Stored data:

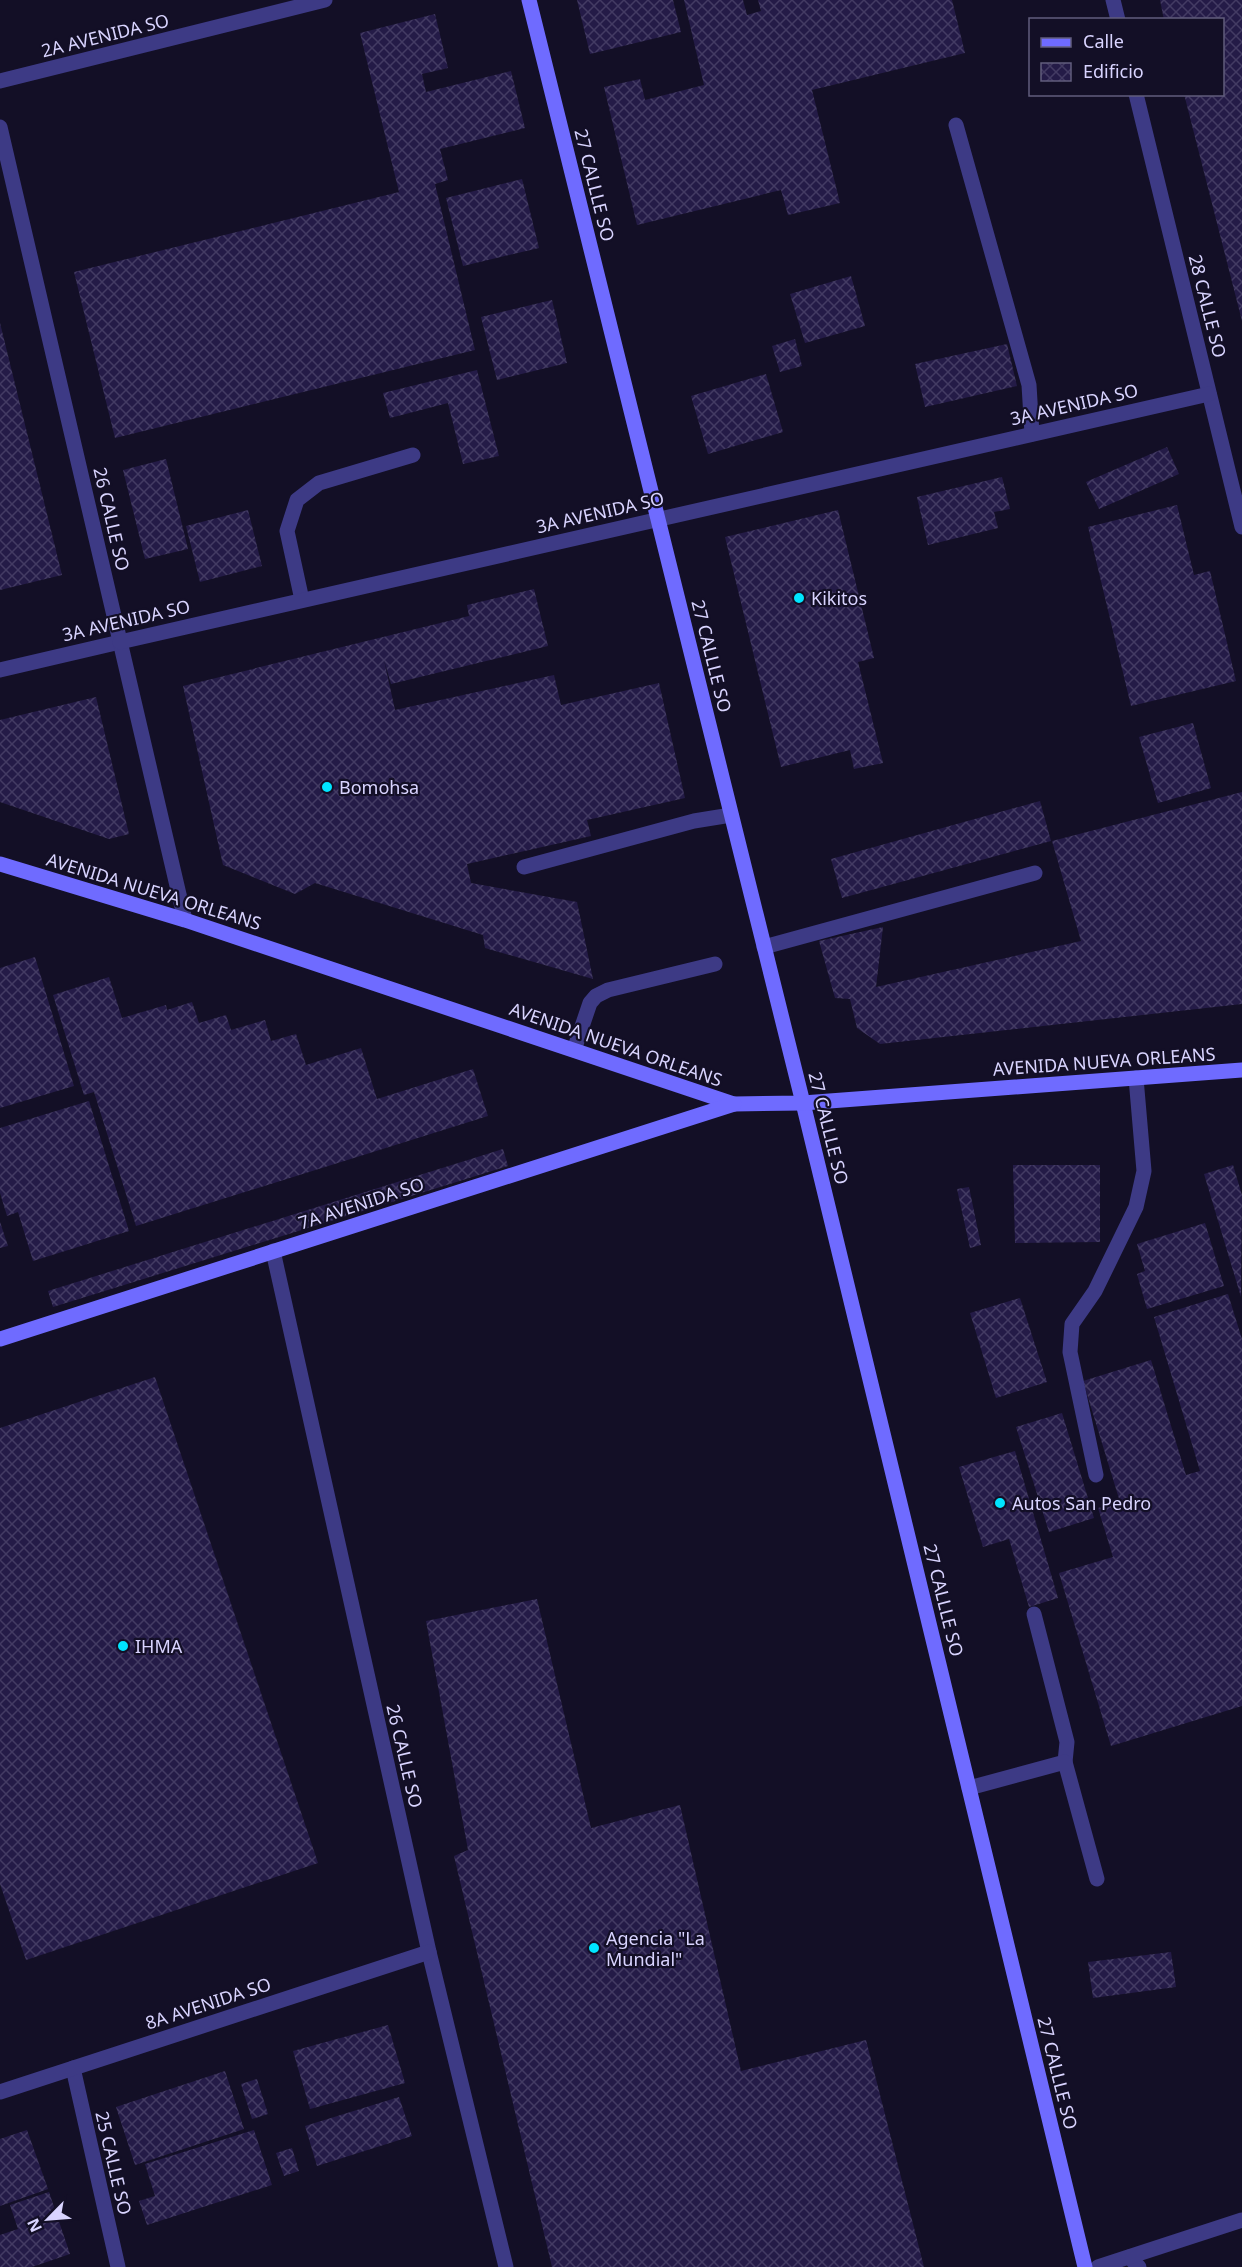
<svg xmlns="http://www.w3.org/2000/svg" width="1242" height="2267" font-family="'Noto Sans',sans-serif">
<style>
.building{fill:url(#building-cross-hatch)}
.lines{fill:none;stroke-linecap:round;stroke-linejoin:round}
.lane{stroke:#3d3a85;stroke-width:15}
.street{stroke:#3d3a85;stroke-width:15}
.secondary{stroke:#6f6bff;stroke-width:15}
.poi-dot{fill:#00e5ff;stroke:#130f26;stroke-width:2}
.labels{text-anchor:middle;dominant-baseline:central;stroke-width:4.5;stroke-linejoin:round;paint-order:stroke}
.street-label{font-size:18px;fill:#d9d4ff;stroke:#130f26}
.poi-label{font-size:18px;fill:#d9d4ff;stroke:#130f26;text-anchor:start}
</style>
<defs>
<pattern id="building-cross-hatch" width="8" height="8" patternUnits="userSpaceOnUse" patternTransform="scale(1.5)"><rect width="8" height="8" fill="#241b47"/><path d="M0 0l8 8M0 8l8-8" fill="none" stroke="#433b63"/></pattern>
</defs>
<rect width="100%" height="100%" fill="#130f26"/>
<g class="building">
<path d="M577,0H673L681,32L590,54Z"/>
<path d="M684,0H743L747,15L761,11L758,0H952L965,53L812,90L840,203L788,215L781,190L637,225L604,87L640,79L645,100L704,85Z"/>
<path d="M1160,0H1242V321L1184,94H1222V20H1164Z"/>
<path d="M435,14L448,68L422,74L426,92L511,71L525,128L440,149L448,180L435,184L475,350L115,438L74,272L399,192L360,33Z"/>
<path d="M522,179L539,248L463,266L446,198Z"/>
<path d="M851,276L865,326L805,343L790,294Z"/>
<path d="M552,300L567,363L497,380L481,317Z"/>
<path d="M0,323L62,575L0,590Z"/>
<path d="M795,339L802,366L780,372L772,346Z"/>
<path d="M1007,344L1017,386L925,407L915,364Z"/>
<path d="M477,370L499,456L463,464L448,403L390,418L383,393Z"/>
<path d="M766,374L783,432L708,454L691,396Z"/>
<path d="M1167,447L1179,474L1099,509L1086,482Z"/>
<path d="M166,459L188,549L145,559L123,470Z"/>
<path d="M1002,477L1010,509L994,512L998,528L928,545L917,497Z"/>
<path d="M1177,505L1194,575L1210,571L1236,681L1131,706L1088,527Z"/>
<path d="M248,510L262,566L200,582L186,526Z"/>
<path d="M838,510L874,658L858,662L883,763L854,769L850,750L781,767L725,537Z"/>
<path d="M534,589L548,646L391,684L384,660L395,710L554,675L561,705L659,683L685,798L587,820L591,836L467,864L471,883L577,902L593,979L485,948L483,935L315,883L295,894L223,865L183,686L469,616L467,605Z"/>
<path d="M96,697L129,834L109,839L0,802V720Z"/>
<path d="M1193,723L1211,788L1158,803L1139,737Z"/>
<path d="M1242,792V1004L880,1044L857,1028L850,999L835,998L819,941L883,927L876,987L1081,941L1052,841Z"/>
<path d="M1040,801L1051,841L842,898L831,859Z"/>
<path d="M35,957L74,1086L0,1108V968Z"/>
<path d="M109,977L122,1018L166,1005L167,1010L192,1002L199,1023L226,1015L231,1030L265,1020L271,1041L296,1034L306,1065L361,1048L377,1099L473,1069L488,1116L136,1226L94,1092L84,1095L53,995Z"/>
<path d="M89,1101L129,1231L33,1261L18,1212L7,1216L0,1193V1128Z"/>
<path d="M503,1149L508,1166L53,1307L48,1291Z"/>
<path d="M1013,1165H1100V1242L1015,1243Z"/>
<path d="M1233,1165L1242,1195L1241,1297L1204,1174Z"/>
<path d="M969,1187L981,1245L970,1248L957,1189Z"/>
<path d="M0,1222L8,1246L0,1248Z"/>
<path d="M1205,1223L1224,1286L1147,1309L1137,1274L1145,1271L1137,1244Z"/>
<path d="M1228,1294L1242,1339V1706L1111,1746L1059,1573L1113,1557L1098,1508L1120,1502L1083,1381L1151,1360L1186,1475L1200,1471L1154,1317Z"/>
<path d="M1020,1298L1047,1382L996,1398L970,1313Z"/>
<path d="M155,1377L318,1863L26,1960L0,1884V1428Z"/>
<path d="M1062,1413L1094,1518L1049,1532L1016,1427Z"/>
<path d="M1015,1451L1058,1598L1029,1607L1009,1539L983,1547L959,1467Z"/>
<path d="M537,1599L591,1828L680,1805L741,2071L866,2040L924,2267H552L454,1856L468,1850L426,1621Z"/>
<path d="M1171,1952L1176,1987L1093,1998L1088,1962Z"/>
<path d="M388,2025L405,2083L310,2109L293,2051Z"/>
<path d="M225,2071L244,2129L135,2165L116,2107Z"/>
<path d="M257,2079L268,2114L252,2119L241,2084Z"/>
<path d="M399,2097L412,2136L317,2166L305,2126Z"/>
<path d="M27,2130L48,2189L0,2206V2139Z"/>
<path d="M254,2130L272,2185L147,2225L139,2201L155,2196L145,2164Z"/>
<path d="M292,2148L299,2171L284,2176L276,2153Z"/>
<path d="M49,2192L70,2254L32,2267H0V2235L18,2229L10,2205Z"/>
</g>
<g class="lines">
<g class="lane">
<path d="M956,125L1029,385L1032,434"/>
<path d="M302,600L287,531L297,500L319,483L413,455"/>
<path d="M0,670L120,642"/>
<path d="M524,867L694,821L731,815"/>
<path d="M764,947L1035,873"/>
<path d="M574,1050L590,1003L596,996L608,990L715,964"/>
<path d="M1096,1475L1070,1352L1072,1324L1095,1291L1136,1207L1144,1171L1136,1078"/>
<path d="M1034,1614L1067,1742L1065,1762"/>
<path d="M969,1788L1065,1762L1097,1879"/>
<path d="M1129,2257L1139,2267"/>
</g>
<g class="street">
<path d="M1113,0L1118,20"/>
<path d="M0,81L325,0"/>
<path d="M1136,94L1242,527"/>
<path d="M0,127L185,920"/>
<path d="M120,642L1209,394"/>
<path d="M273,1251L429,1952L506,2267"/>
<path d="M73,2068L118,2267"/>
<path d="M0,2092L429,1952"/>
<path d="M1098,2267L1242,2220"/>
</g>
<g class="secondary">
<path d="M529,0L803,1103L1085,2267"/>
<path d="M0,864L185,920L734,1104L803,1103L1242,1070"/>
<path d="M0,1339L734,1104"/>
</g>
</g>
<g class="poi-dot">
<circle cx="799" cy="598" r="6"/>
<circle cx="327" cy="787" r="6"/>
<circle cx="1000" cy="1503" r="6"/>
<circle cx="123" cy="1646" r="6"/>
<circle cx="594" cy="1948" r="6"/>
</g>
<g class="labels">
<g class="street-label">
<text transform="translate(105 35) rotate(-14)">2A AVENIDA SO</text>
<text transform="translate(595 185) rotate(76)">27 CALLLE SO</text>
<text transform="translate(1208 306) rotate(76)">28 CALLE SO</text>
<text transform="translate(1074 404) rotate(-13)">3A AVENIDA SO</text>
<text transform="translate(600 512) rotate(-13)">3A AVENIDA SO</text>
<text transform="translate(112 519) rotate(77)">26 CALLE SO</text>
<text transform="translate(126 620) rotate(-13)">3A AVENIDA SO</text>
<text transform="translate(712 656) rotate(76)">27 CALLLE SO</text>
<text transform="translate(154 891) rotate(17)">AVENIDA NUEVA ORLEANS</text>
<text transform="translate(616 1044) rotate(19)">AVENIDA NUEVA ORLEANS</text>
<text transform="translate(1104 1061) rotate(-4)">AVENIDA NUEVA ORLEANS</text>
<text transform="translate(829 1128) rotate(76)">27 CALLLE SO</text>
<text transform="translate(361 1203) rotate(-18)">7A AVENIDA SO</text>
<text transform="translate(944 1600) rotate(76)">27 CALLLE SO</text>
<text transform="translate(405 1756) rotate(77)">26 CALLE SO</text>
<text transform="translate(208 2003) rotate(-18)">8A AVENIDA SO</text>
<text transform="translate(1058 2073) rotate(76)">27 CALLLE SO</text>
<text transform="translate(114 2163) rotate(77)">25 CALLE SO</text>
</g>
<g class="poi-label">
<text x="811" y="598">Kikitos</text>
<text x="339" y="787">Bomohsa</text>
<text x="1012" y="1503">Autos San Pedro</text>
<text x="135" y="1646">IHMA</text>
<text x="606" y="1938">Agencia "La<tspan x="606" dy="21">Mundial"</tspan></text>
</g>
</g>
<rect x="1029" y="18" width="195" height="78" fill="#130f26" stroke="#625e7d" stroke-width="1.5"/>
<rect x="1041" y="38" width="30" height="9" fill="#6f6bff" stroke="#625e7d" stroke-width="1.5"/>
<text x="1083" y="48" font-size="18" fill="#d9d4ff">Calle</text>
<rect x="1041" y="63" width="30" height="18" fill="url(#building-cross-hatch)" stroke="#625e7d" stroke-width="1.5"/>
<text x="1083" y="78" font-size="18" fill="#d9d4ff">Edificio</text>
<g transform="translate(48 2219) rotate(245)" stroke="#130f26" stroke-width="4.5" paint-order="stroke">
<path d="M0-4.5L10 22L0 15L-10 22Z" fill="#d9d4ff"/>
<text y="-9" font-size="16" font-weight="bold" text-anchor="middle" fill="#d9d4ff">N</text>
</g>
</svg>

* [EXERCISE GOAL] A single number is required: the count of lines in the data that contain the string "ORLEANS".

* [TASK OUTPUT] 3